Limited research, guidance on depression screening tools for patients with kidney failure
Contending that “no clear guidance exists” regarding depression screening for patients with kidney failure, researchers determined there is also limited research assessing the accuracy of available tools.
“The Centers for Medicare and Medicaid Services requires routine depression screening for patients with kidney failure as part of their ESRD Quality Incentive Program (ESRD-QIP),” Karli Kondo, PhD, of the evidence synthesis program at the Veterans Affairs Portland Health Care System in Oregon, and colleagues wrote. “However, there is no system-wide screening protocol, leading to wide variation in the way depression is assessed.”
In a related press release, Kondo commented on the rationale behind conducting the study.
“Our hope was that we’d find evidence that pointed to an optimal screening tool,” she said. “This was optimistic of course, for if there was one that had strong evidence, it would already be in use.”
Kondo and colleagues conducted a systematic review of 16 studies focused on the performance of depression assessment tools utilized in patients with kidney failure.
With a total of nine studies examining its performance, the researchers determined the Beck Depression Inventory II (BDI-II) was “by far the most extensively studied.” They found other tools, such as patient health questionnaire 9 [PHQ] and the geriatric depression scale 15, showed good performance but were not well-studied.

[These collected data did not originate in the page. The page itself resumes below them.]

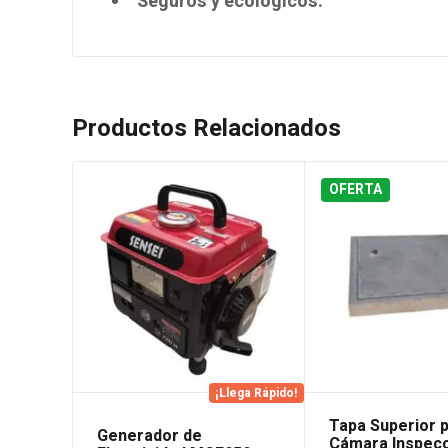
Seguros y ecológicos.
Productos Relacionados
OFERTA
¡Llega Rápido!
Tapa Superior 
Generador de
Cámara Inspec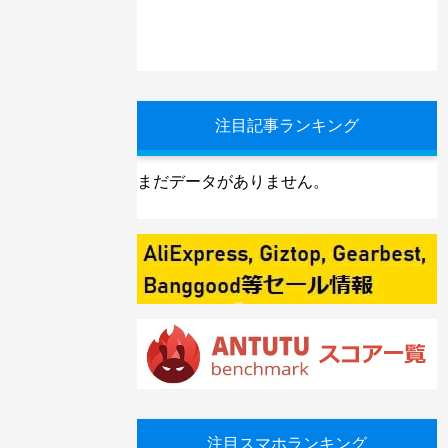
注目記事ランキング
まだデータがありません。
注目スマホランキング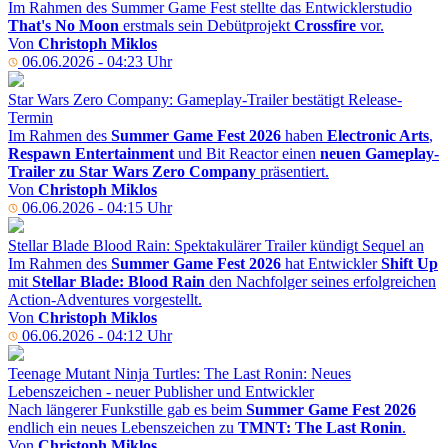
Im Rahmen des Summer Game Fest stellte das Entwicklerstudio
That's No Moon
erstmals sein Debütprojekt
Crossfire
vor.
Von
Christoph Miklos
06.06.2026 - 04:23 Uhr
Star Wars Zero Company: Gameplay-Trailer bestätigt Release-
Termin
Im Rahmen des
Summer Game Fest 2026
haben
Electronic Arts
,
Respawn Entertainment
und Bit Reactor einen
neuen Gameplay-
Trailer zu Star Wars Zero Company
präsentiert.
Von
Christoph Miklos
06.06.2026 - 04:15 Uhr
Stellar Blade Blood Rain: Spektakulärer Trailer kündigt Sequel an
Im Rahmen des
Summer Game Fest 2026
hat Entwickler
Shift Up
mit
Stellar Blade: Blood Rain
den Nachfolger seines erfolgreichen
Action-Adventures vorgestellt.
Von
Christoph Miklos
06.06.2026 - 04:12 Uhr
Teenage Mutant Ninja Turtles: The Last Ronin: Neues
Lebenszeichen - neuer Publisher und Entwickler
Nach längerer Funkstille gab es beim
Summer Game Fest 2026
endlich ein neues Lebenszeichen zu
TMNT: The Last Ronin
.
Von
Christoph Miklos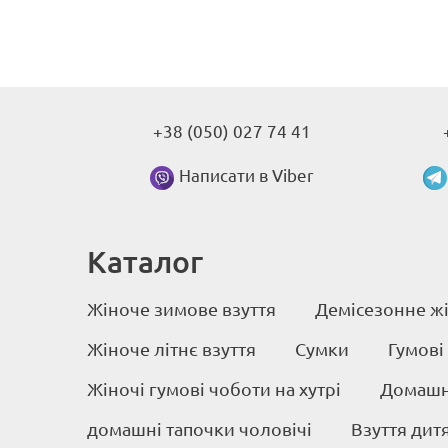
+38 (050) 027 74 41
Написати в Viber
Каталог
Жіноче зимове взуття
Демісезонне жі
Жіноче літнє взуття
Сумки
Гумові
Жіночі гумові чоботи на хутрі
Домашні
домашні тапочки чоловічі
Взуття дит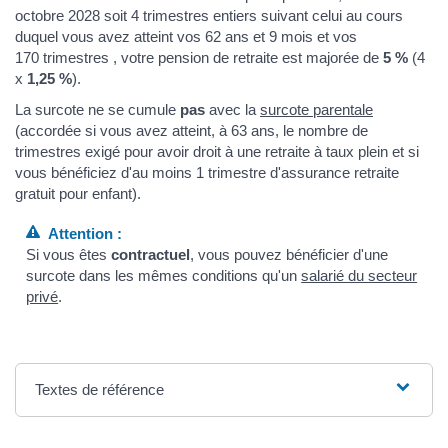
octobre 2028 soit 4 trimestres entiers suivant celui au cours
duquel vous avez atteint vos 62 ans et 9 mois et vos
170 trimestres , votre pension de retraite est majorée de
5 %
(4
x
1,25 %
).
La surcote ne se cumule
pas
avec la
surcote parentale
(accordée si vous avez atteint, à 63 ans, le nombre de
trimestres exigé pour avoir droit à une retraite à taux plein et si
vous bénéficiez d'au moins 1 trimestre d'assurance retraite
gratuit pour enfant).
Attention :
Si vous êtes
contractuel
, vous pouvez bénéficier d'une
surcote dans les mêmes conditions qu'un
salarié du secteur
privé
.
Textes de référence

“We ... hoped that we’d find some evidence to support the use of the tools that are common in practice,” Kondo said in the release. “And we didn’t. The PHQ-2 and -9 are widely used in medical settings and are free. The [Center for Epidemiologic Studies – Depression Scale] CES-D is another that is commonly used. We found only one study each of the PHQ-9 and the CES-D, and no studies of the PHQ-2.”
In a related editorial, L. Parker Gregg, MD, MS, and S. Susan Hedayati, MD, commended the authors for “undertaking this overdue task,” but argued that knowledge gaps still exist primarily with regard to patients on peritoneal dialysis (this study only included those on maintenance hemodialysis). Further, they stressed the importance of studying depression screening tools in patients with chronic kidney disease before they advance to kidney failure as to intervene earlier and possibly prevent adverse outcomes.
According to Gregg and Hedayati, because the BDI-II is longer and more time-consuming than some other screening tools, and also requires a fee, “freely available measures” like the [quick inventory of depressive symptomatology] QIDS-SR or the PHQ-9 might be better options in practice.
Jennifer Jones, on the board of directors for the American Association of Kidney Patients in Tampa, Florida, and a transplant recipient, also provided commentary in an accompanying patient voice.
“I have often wondered why many patients are not told about the prevalence of depression in CKD patients at the time of diagnosis, and how preexisting mental health ailments can further exacerbate depression, and how depression can affect them post-transplant,” she wrote. “What if the nephrologist required the patient to make an appointment with a mental health care professional, alongside consulting a dietitian, when given the diagnosis?”
In an attempt to erase associated stigma, Jones suggests depression be treated as a side-effect of the disease, one that is constantly monitored through each stage of CKD.